ANTİDEPRESAN KULLANIMI NEDEN ARTTI?
Günümüzde antidepresan kullanımı giderek artıyor. Sağlık Bakanı Fahrettin Koca’nın Ağustos ayında açıkladığı rakamlar da bunu destekliyor. Koca’nın açıkladığı verilere göre son üç yılda 61 milyon sinir sistemi ilacı, 12 milyon antidepresan kullanıldı. Peki, bu artışın nedeni nedir? Bu sorunun yanıtını DoktorTakvimi.com uzmanlarından Psk. Kübra Uğurlu veriyor.
Pandemi, yaşanan doğal afetler, ekonomik ve sosyal problemler psikolojimizi yakından etkiliyor. Günümüzde psikolojik dayanıklılığın düşmesi ve bilinçlenmeyle beraber antidepresan ilaçlarının kullanımının arttığı bir süreç yaşıyoruz. Yaşanılan sosyal ve bireysel sorunların kişi üzerinde bıraktığı etkiler nedeniyle kaygı, depresyon, öfke kontrol bozukluğu başta olmak üzere bazı psikolojik ve psikiyatrik problemlerin ortaya çıktığını söyleyen DoktorTakvimi.com uzmanlarından Psk. Kübra Uğurlu, bu durumun psikiyatrik ilaçlarda artışa sebebiyet vermesinin kaçınılmaz olduğunu belirtiyor.
Bu tarz ilaçların kullanımının olumlu bir yanı bulunduğunu anlatan Psk. Uğurlu, “Bu durum toplumun psikiyatrik ilaçlara, psikiyatristlere ve psikologlara olan önyargılarının kırıldığını gösteriyor. Kişilerin psikolojik sorunlarla alakalı destek almaya olan isteklerinin artması; iyileşmeye olan farkındalıklarının artmasıyla beraber yaşam kalitelerini ve standartlarını yükseltmek istemelerinden kaynaklanıyor. Aslında bazen senelerdir üstü örtülmüş psikolojik sıkıntıların kabulü ile tedaviye başlamalarından da kaynaklandığını söylemek zor olmaz” diyor.

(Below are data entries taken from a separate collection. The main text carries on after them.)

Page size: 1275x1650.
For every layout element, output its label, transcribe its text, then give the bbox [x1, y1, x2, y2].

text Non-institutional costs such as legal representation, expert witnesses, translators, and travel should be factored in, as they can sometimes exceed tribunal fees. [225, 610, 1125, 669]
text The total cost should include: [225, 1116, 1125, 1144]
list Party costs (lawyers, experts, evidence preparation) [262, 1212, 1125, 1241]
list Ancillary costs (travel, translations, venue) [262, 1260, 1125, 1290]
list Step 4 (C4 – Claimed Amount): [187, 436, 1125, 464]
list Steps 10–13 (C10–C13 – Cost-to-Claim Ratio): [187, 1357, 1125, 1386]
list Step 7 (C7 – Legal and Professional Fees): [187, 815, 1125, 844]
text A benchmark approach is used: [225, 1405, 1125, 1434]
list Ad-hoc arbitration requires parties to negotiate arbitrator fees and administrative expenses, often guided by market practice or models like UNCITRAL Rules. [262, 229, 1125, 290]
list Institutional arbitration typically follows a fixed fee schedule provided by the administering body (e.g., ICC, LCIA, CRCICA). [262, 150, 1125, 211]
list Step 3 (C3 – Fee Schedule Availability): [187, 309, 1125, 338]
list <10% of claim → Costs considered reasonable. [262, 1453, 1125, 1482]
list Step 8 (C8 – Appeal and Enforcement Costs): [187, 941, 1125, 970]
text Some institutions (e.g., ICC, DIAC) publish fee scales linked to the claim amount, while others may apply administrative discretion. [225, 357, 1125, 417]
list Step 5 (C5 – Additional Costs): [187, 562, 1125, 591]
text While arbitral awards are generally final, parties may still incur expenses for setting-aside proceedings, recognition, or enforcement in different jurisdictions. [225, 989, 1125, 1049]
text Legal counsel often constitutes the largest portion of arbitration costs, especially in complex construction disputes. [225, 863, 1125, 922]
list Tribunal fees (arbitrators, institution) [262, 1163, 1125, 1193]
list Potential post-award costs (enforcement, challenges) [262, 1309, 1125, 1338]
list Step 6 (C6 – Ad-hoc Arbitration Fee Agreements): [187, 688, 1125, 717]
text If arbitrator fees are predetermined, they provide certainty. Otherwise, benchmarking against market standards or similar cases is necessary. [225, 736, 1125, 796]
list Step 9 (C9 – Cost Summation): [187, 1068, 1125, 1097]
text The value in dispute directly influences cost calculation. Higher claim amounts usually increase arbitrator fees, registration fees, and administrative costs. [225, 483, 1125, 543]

Psikolojik ve bedensel sağlığınız için kendinize zaman ayırın
Psikolojik destek almaya yönelik önyargının kırılmasıyla, kişilerin geçmişten bugüne gelen sorunlarının çözümünü aradığına dikkat çeken DoktorTakvimi.com uzmanlarından Psk. Kübra Uğurlu, antidepresan ilaçlarının kullanımındaki bu artışın bir başka nedeninin ise iletişimsizlik, toplumun hızına yetişme çabasıyla beraber ihmal edilen bireysel ve ruhsal sağlık ile kişinin yaşam kalitesinin aynı oranda sıkıntıya düşmesi olduğunun altını çiziyor. Psk. Uğurlu, bu süreçte kişilerin sosyal, ailesel, ilişkisel sorumluluklarının yanı sıra kendine bir alan yaratmasının, psikolojik ve bedensel sağlığı için kendine kaliteli zaman ayırmasının önemli olduğunu hatırlatıyor. “Bütün yaşamsal hengamenin içerisinde insan doğası gereği içsel huzuru arar, bunun için zamana bazen de yalnızlığa da ihtiyaç duyar” diyen Psk. Uğurlu, bu zamanı kendimize oluşturmazsak bizim yerimize başkalarının bunu yapmayacağını ifade ediyor.